### 阅读材料
============================================================

BZOJ 1007. [HNOI2008]水平可见直线

可见的直线为一下凸壳。

先按斜率和截距从小到大排序，再用单调栈判断交点的相对位置即可。

#include <bits/stdc++.h>

const int N = 5e4 + 7;
const double eps = 1e-7;

inline int dcmp(double x) {
    if (fabs(x) < eps) return 0;
    return x < 0 ? -1 : 1;
}

struct P {
    double x, y;
    int id;
    inline bool operator < (const P &rhs) const {
        if (dcmp(x - rhs.x) == 0) return y < rhs.y;
        return x < rhs.x;
    }
} p[N];

int st[N], top;

inline double crossx(const P &a, const P &b) {
    return (a.y - b.y) / (b.x - a.x);
}

void ins(int id) {
    const P &cur = p[id];
    while (top) {
        if (dcmp(p[st[top]].x - cur.x) == 0) top--;
        else if (top > 1 && dcmp(crossx(p[st[top]], cur) - crossx(p[st[top]], p[st[top - 1]])) <= 0) top--;
        else break;
    }
    st[++top] = id;
}

int ans[N];

int main() {
    int n;
    scanf("%d", &n);
    for (int i = 1; i <= n; i++) {
        scanf("%lf%lf", &p[i].x, &p[i].y);
        p[i].id = i;
    }
    std::sort(p + 1, p + 1 + n);
    for (int i = 1; i <= n; i++)
        ins(i);
    for (int i = 1; i <= top; i++)
        ans[p[st[i]].id] = 1;
    for (int i = 1; i <= n; i++)
        if (ans[i])
            printf("%d ", i);
    return 0;
}

============================================================

### 存储数据
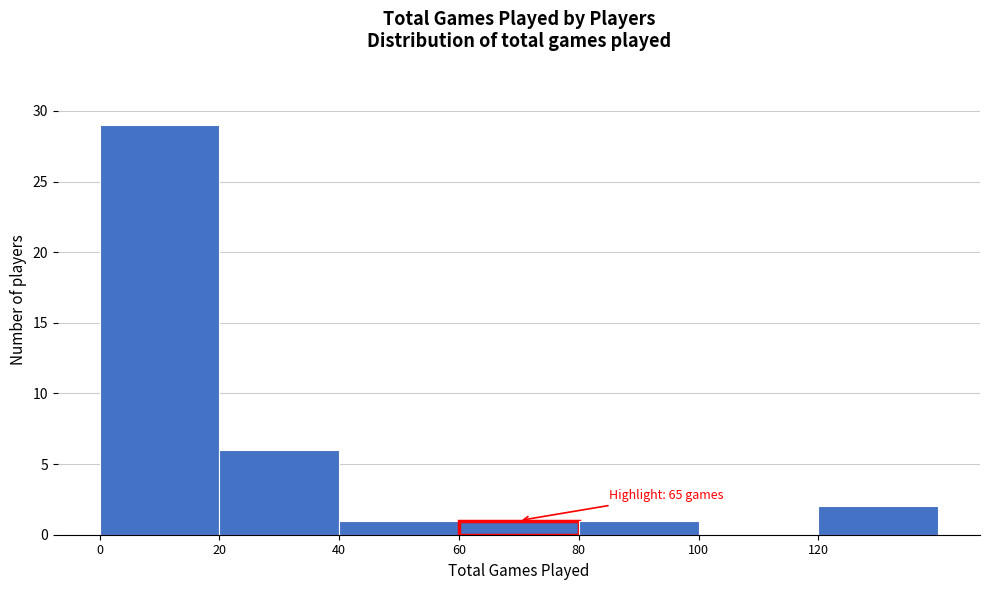

Which range on the x-axis has the tallest bar?

0 to 20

============================================================

### 任务说明
• a. 用两句话概括阅读材料的要点。
• b. 判断下列说法是否符合阅读材料，逐条回答"是"或"否"，并原样引用材料中起决定作用的文字：(i) 可见的直线构成一个上凸壳；(ii) 程序把 eps 设为 1e-7；(iii) 排序时按斜率和截距从大到小排列。
• c. 请指出：阅读材料用什么结构来判断交点的相对位置？

### 参考答案
• a. 阅读材料指出，可见的直线构成一个下凸壳。解法是先按斜率和截距从小到大排序，再用单调栈判断交点的相对位置。

• b.
(i) 否，"可见的直线为一下凸壳。"
(ii) 是，"const double eps = 1e-7;"
(iii) 否，"先按斜率和截距从小到大排序"

• c. 单调栈。